Instructions for the task =>
Wherever a line in the records contains the word "followed", return that line.

--- Supplied entries Enclosed Below ---

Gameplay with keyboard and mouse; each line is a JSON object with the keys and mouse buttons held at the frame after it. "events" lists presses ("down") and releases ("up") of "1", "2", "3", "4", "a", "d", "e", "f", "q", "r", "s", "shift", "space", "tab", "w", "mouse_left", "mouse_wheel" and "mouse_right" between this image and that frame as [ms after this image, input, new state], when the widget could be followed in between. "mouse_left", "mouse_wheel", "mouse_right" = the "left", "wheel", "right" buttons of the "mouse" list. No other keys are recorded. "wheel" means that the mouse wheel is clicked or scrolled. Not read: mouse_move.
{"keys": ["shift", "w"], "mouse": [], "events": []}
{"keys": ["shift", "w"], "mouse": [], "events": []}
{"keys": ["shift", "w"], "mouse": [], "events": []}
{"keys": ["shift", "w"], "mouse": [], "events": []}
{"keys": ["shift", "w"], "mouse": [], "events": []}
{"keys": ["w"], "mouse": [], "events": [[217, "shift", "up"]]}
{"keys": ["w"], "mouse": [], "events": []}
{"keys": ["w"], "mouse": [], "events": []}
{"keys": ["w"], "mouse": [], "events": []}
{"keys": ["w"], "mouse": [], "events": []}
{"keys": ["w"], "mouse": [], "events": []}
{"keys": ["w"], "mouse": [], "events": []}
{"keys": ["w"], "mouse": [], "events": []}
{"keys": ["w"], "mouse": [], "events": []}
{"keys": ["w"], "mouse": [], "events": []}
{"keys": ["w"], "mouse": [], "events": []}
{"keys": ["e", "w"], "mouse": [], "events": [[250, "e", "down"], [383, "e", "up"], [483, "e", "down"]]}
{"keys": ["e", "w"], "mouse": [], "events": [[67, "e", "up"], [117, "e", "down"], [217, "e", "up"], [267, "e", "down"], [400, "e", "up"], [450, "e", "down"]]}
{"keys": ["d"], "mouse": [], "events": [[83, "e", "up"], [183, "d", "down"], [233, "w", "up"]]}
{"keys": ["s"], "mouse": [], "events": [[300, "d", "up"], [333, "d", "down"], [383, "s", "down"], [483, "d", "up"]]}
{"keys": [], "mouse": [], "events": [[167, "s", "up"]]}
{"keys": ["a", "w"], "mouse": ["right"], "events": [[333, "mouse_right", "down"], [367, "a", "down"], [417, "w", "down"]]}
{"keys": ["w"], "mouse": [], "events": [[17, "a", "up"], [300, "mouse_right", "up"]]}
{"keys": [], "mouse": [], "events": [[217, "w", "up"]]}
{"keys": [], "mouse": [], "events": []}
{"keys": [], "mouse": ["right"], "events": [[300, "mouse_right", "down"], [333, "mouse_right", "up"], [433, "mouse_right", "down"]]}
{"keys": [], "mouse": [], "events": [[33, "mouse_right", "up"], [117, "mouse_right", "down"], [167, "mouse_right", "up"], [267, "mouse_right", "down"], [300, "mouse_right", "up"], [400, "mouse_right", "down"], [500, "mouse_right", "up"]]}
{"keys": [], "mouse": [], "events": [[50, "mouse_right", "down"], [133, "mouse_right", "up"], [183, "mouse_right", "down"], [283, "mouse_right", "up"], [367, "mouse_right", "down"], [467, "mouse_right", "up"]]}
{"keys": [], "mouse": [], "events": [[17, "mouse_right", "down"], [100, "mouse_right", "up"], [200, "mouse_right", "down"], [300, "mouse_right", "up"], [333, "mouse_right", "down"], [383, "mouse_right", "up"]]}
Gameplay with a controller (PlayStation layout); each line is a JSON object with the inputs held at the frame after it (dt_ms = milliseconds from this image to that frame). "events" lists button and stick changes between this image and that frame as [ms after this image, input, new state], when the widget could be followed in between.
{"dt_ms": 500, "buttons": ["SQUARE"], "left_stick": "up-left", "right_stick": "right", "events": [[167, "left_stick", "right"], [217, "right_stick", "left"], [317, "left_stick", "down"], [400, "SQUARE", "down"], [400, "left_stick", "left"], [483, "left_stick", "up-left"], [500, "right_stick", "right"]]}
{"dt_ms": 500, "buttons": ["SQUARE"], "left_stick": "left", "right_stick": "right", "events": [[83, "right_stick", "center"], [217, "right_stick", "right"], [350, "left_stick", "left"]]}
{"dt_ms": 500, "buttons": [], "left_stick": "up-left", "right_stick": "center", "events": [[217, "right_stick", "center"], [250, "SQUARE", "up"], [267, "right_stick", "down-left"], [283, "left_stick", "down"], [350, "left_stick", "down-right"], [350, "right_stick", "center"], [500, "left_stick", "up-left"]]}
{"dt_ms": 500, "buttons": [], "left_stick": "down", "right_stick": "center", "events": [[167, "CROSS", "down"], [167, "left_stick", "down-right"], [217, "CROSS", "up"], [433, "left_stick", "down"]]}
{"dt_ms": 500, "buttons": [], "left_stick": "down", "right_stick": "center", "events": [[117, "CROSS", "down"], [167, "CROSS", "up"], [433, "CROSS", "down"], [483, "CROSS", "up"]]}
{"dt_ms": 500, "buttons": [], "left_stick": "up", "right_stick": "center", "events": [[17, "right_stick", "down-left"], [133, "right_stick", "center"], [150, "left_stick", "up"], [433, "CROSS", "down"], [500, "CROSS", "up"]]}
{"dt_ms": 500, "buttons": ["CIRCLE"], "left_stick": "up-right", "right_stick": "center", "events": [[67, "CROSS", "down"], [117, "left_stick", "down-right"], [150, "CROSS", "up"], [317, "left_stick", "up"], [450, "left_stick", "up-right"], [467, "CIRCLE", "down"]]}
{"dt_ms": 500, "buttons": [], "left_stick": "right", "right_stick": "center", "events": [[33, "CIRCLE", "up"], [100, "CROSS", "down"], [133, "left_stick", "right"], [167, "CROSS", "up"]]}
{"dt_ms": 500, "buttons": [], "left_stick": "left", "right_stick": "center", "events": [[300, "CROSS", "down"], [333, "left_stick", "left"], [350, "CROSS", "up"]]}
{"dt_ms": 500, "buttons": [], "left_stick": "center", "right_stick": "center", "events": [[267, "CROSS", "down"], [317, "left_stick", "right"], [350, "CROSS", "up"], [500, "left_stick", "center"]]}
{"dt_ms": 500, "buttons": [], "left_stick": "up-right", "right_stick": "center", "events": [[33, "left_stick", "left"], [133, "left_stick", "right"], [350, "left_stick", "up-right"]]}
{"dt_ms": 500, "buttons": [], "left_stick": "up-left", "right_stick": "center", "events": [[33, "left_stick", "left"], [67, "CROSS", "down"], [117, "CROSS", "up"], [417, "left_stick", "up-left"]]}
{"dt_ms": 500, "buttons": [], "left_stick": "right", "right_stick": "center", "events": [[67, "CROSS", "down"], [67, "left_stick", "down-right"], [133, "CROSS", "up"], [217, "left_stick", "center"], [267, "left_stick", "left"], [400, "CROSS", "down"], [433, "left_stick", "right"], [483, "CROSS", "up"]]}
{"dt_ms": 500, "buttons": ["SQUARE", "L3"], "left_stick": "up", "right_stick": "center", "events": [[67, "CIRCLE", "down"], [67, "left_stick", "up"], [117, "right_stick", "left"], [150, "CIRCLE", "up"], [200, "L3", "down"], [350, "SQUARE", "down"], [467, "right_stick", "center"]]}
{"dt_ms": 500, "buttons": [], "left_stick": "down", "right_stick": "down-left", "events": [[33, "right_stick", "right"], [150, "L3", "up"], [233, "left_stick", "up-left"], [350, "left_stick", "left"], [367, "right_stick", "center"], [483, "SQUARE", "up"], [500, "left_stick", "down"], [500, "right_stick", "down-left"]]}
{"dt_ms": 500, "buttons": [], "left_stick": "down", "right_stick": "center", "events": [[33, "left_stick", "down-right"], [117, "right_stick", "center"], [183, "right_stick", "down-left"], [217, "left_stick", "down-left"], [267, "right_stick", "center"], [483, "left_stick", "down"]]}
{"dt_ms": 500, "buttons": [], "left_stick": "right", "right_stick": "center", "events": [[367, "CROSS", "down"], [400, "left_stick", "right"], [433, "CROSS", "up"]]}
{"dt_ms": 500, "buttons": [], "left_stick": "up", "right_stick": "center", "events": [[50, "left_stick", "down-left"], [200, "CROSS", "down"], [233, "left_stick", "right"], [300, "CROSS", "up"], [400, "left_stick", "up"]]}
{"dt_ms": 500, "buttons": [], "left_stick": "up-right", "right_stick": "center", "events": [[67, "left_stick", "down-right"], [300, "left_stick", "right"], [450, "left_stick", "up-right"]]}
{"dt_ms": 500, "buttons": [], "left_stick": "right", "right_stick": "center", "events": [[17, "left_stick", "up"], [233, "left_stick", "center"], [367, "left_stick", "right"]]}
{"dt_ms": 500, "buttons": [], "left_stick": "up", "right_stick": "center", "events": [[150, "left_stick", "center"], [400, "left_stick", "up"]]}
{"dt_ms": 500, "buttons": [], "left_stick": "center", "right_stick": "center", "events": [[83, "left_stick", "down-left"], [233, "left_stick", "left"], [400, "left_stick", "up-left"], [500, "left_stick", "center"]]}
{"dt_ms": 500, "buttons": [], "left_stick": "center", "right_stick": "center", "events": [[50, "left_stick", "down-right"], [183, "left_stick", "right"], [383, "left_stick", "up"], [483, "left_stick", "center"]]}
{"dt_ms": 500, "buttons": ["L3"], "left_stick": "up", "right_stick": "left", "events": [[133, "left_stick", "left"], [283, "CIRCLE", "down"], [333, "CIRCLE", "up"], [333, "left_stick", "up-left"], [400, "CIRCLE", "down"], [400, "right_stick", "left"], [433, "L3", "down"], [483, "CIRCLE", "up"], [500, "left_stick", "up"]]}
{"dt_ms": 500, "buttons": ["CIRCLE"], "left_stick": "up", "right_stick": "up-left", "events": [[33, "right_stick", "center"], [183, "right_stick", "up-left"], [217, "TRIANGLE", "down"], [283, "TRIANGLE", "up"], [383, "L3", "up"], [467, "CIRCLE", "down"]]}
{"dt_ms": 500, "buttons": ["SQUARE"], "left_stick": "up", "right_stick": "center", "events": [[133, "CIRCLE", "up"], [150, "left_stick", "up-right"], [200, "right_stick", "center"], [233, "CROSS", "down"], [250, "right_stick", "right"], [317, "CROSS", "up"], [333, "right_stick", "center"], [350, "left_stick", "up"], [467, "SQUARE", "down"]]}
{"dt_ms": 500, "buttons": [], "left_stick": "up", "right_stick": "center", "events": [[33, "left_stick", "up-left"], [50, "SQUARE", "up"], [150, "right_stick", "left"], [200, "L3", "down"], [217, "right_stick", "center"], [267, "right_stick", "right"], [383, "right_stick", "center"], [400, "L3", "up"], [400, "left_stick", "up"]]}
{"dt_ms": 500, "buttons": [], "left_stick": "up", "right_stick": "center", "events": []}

--- End of Enclosed Supplied entries ---

Written response =>
Gameplay with keyboard and mouse; each line is a JSON object with the keys and mouse buttons held at the frame after it. "events" lists presses ("down") and releases ("up") of "1", "2", "3", "4", "a", "d", "e", "f", "q", "r", "s", "shift", "space", "tab", "w", "mouse_left", "mouse_wheel" and "mouse_right" between this image and that frame as [ms after this image, input, new state], when the widget could be followed in between. "mouse_left", "mouse_wheel", "mouse_right" = the "left", "wheel", "right" buttons of the "mouse" list. No other keys are recorded. "wheel" means that the mouse wheel is clicked or scrolled. Not read: mouse_move.
Gameplay with a controller (PlayStation layout); each line is a JSON object with the inputs held at the frame after it (dt_ms = milliseconds from this image to that frame). "events" lists button and stick changes between this image and that frame as [ms after this image, input, new state], when the widget could be followed in between.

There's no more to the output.